- Born: Mercè Crosas Navarro 1966 (age 59–60) Barcelona
- Occupation: researcher
- Known for: open data expert

= Mercè Crosas =

Spanish researcher (born 1966)

Mercè Crosas (born 1966, Barcelona) is a researcher and technologist specializing in data science, data management, and open data. Since November 2023 she is President of CODATA, the Committee on Data of the International Science Council. Crosas is the Director of Computational Social Sciences and Humanities at the Barcelona Supercomputing Center.

== Biography ==
Crosas holds a degree in physics from the University of Barcelona (1989) and a PhD in astrophysics from Rice University (Houston, Texas, 1992), with predoctoral and postdoctoral stays at the Harvard-Smithsonian Center for Astrophysics. She has spent most of her professional life at Harvard University, first as an astrophysicist and research software engineer at the Harvard-Smithsonian Center for Astrophysics and later as Director of Data Science and Technology at the Institute for Quantitative Social Sciences, from Harvard University and as Chief Research Data Management Officer at Harvard University. From 2000 to 2004, she worked outside of Harvard at a pair of biotech startups leading software development teams to build their research data systems.

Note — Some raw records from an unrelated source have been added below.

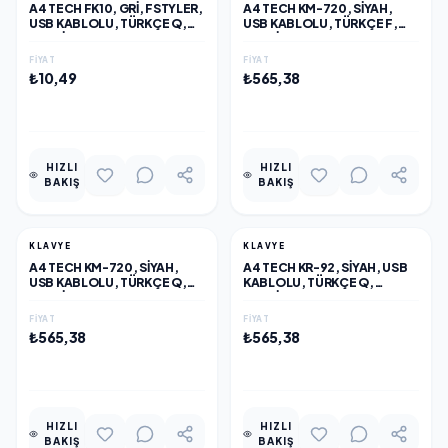
A4 TECH FK10, GRI, FSTYLER,
A4 TECH KM-720, SIYAH,
USB KABLOLU, TÜRKÇE Q,
USB KABLOLU, TÜRKÇE F,
MULTIMEDYA KLAVYE
MULTIMEDYA KLAVYE
FIYAT
FIYAT
₺10,49
₺565,38
EKLE
EKLE
HIZLI
HIZLI
BAKIŞ
BAKIŞ
KLAVYE
KLAVYE
A4 TECH KM-720, SIYAH,
A4 TECH KR-92, SIYAH, USB
USB KABLOLU, TÜRKÇE Q,
KABLOLU, TÜRKÇE Q,
MULTIMEDYA KLAVYE
MULTIMEDYA, KLAVYE
FIYAT
FIYAT
₺565,38
₺565,38
EKLE
EKLE
HIZLI
HIZLI
BAKIŞ
BAKIŞ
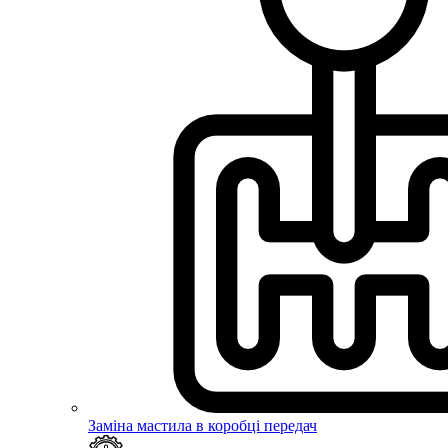
Заміна мастила в коробці передач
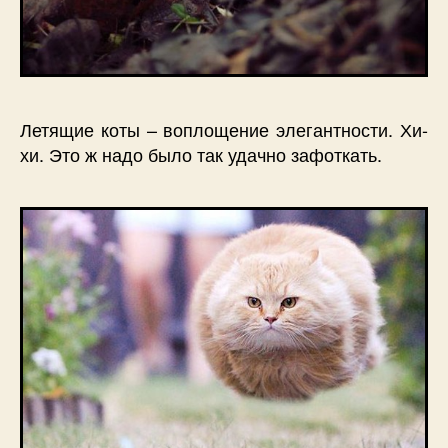
Летящие коты – воплощение элегантности. Хи-
хи. Это ж надо было так удачно зафоткать.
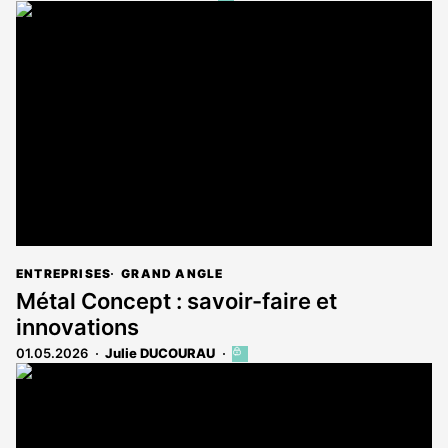
article
est
réservé
aux
abonnés
ENTREPRISES
GRAND ANGLE
Métal Concept : savoir-faire et
innovations
01.05.2026
Julie DUCOURAU
Cet
article
est
réservé
aux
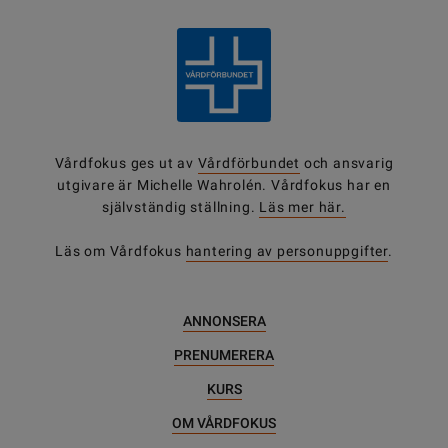
Vårdfokus ges ut av
Vårdförbundet
och ansvarig
utgivare är Michelle Wahrolén. Vårdfokus har en
självständig ställning.
Läs mer här.
Läs om Vårdfokus
hantering av personuppgifter
.
ANNONSERA
PRENUMERERA
KURS
OM VÅRDFOKUS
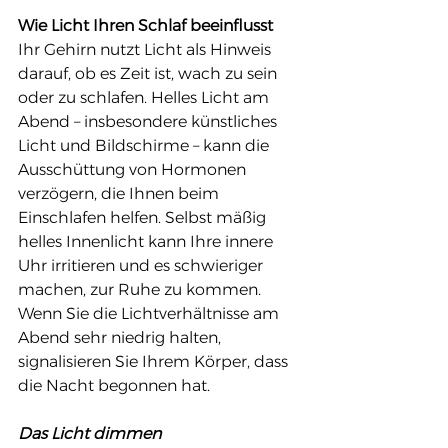
Wie Licht Ihren Schlaf beeinflusst
Ihr Gehirn nutzt Licht als Hinweis 
darauf, ob es Zeit ist, wach zu sein 
oder zu schlafen. Helles Licht am 
Abend – insbesondere künstliches 
Licht und Bildschirme – kann die 
Ausschüttung von Hormonen 
verzögern, die Ihnen beim 
Einschlafen helfen. Selbst mäßig 
helles Innenlicht kann Ihre innere 
Uhr irritieren und es schwieriger 
machen, zur Ruhe zu kommen.
Wenn Sie die Lichtverhältnisse am 
Abend sehr niedrig halten, 
signalisieren Sie Ihrem Körper, dass 
die Nacht begonnen hat.
Das Licht dimmen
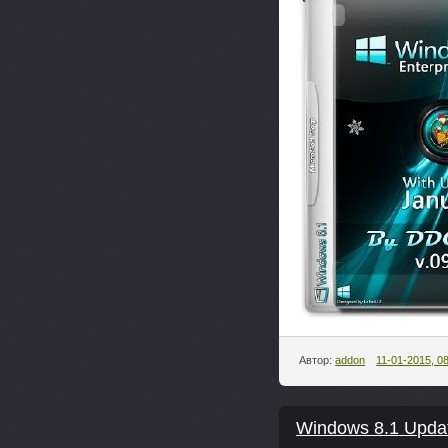
Автор:
addon
11-01-2015, 0
Windows 8.1 Updat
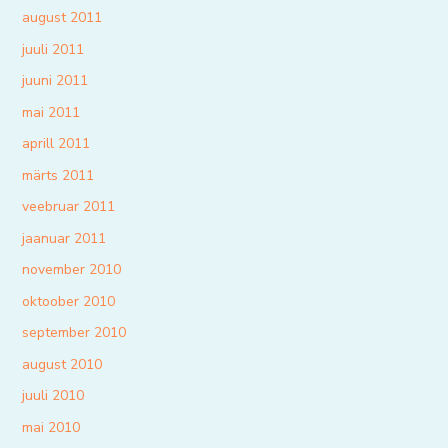
august 2011
juuli 2011
juuni 2011
mai 2011
aprill 2011
märts 2011
veebruar 2011
jaanuar 2011
november 2010
oktoober 2010
september 2010
august 2010
juuli 2010
mai 2010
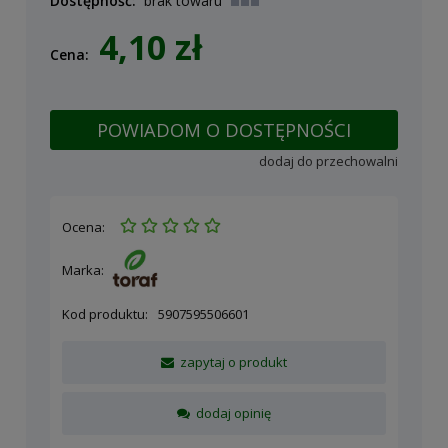
Dostępność:
brak towaru
4,10 zł
Cena:
POWIADOM O DOSTĘPNOŚCI
dodaj do przechowalni
Ocena:
Marka:
Kod produktu:
5907595506601
zapytaj o produkt
dodaj opinię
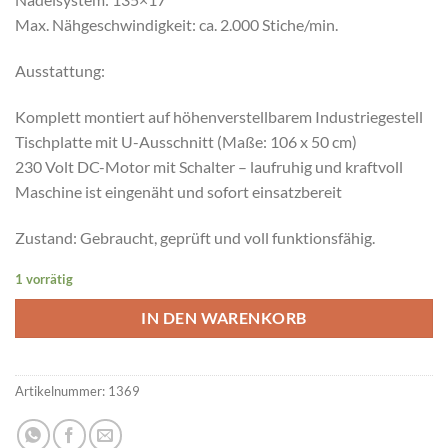
Max. Nähgeschwindigkeit: ca. 2.000 Stiche/min.
Ausstattung:
Komplett montiert auf höhenverstellbarem Industriegestell
Tischplatte mit U-Ausschnitt (Maße: 106 x 50 cm)
230 Volt DC-Motor mit Schalter – laufruhig und kraftvoll
Maschine ist eingenäht und sofort einsatzbereit
Zustand: Gebraucht, geprüft und voll funktionsfähig.
1 vorrätig
IN DEN WARENKORB
Artikelnummer:
1369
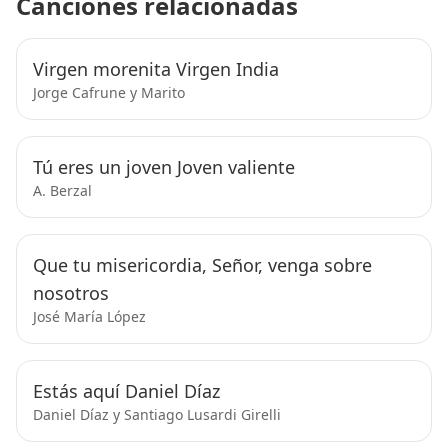
Canciones relacionadas
Virgen morenita Virgen India
Jorge Cafrune y Marito
Tú eres un joven Joven valiente
A. Berzal
Que tu misericordia, Señor, venga sobre
nosotros
José María López
Estás aquí Daniel Díaz
Daniel Díaz y Santiago Lusardi Girelli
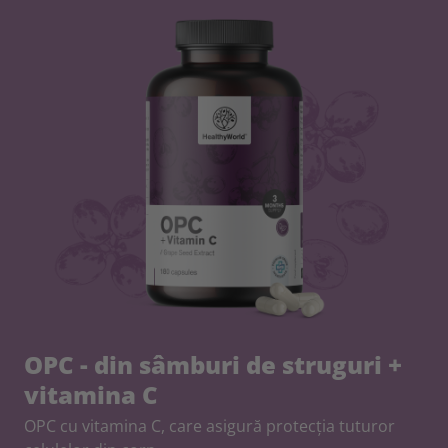
OPC - din sâmburi de struguri +
vitamina C
OPC cu vitamina C, care asigură protecția tuturor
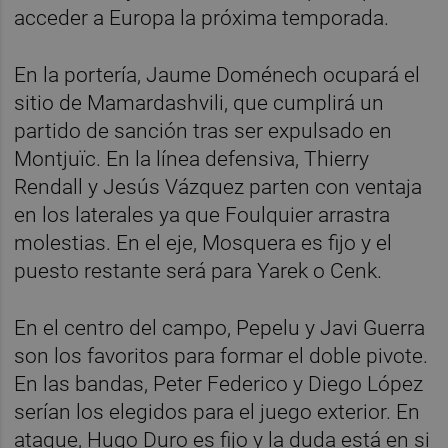
acceder a Europa la próxima temporada.
En la portería, Jaume Doménech ocupará el
sitio de Mamardashvili, que cumplirá un
partido de sanción tras ser expulsado en
Montjuïc. En la línea defensiva, Thierry
Rendall y Jesús Vázquez parten con ventaja
en los laterales ya que Foulquier arrastra
molestias. En el eje, Mosquera es fijo y el
puesto restante será para Yarek o Cenk.
En el centro del campo, Pepelu y Javi Guerra
son los favoritos para formar el doble pivote.
En las bandas, Peter Federico y Diego López
serían los elegidos para el juego exterior. En
ataque, Hugo Duro es fijo y la duda está en si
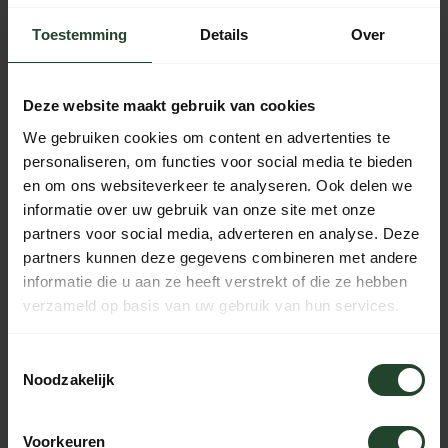
Kostenloser Versand ab 90 € (NL, BE & DE)
Toestemming
Details
Over
14 Tage Bedenkzeit mit no-nonsense Rückgaberecht
Bestellungen von Mo bis Fr vor 17:00 Uhr werden noch am
selben Tag versandt.
Deze website maakt gebruik van cookies
Jeden Tag von 10:00 bis 20:00 Uhr per Chat, Telefon oder
E-Mail erreichbar.
We gebruiken cookies om content en advertenties te
personaliseren, om functies voor social media te bieden
en om ons websiteverkeer te analyseren. Ook delen we
informatie over uw gebruik van onze site met onze
PRODUKTBESCHREIBUNG
partners voor social media, adverteren en analyse. Deze
partners kunnen deze gegevens combineren met andere
informatie die u aan ze heeft verstrekt of die ze hebben
EIGENSCHAFTEN
verzameld op basis van uw gebruik van hun services.
Toestemmingsselectie
Noodzakelijk
Brauchst du Hilfe?
Kontaktieren Sie uns, unsere Kollegen
helfen Ihnen gerne weiter.
Voorkeuren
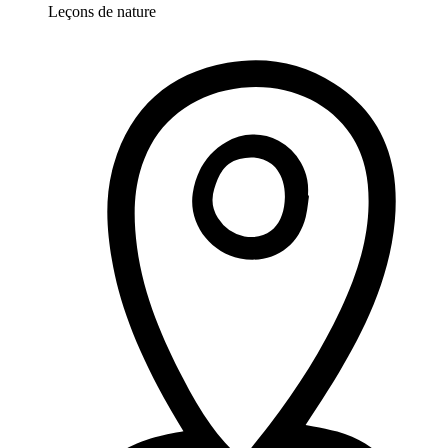
Leçons de nature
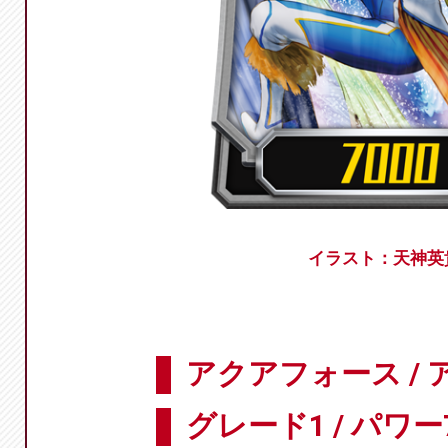
イラスト：天神英
アクアフォース /
グレード1 / パワー7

During her time at Harvard University, Crosas worked closely with research, computing services, and libraries to direct the management and publication of research data and provide guidance on University policies, processes, and tools for support the data life cycle. Crosas has extensive experience in data systems architecture and international data standards, with the vision of making them more accessible while ensuring their privacy. From 2006 to 2021, she co-led the Dataverse project and its open source community. The Dataverse software project has been used successfully to share and publish data at universities and research organizations around the world.

She was also co-principal investigator (co-PI) of the OpenDP project, an open source set of differential privacy tools for analyzing sensitive private data, and of the NIH Data Commons Consortium.

Crosas has been a member of numerous international committees and working groups focused on open data, data management and analysis, and data sharing. She is co-author of the internationally recognized and used FAIR data principles and has contributed to the recommendations of the Organization for Economic Cooperation and Development (OECD) for access to public data.

Between 2021 and 2022 she was the Secretary of Open Government of the Catalan Government. Since 2023, she has led the Computational Social Sciences Program at the Barcelona Supercomputing Center.

In November 2023 she was appointed President of CODATA.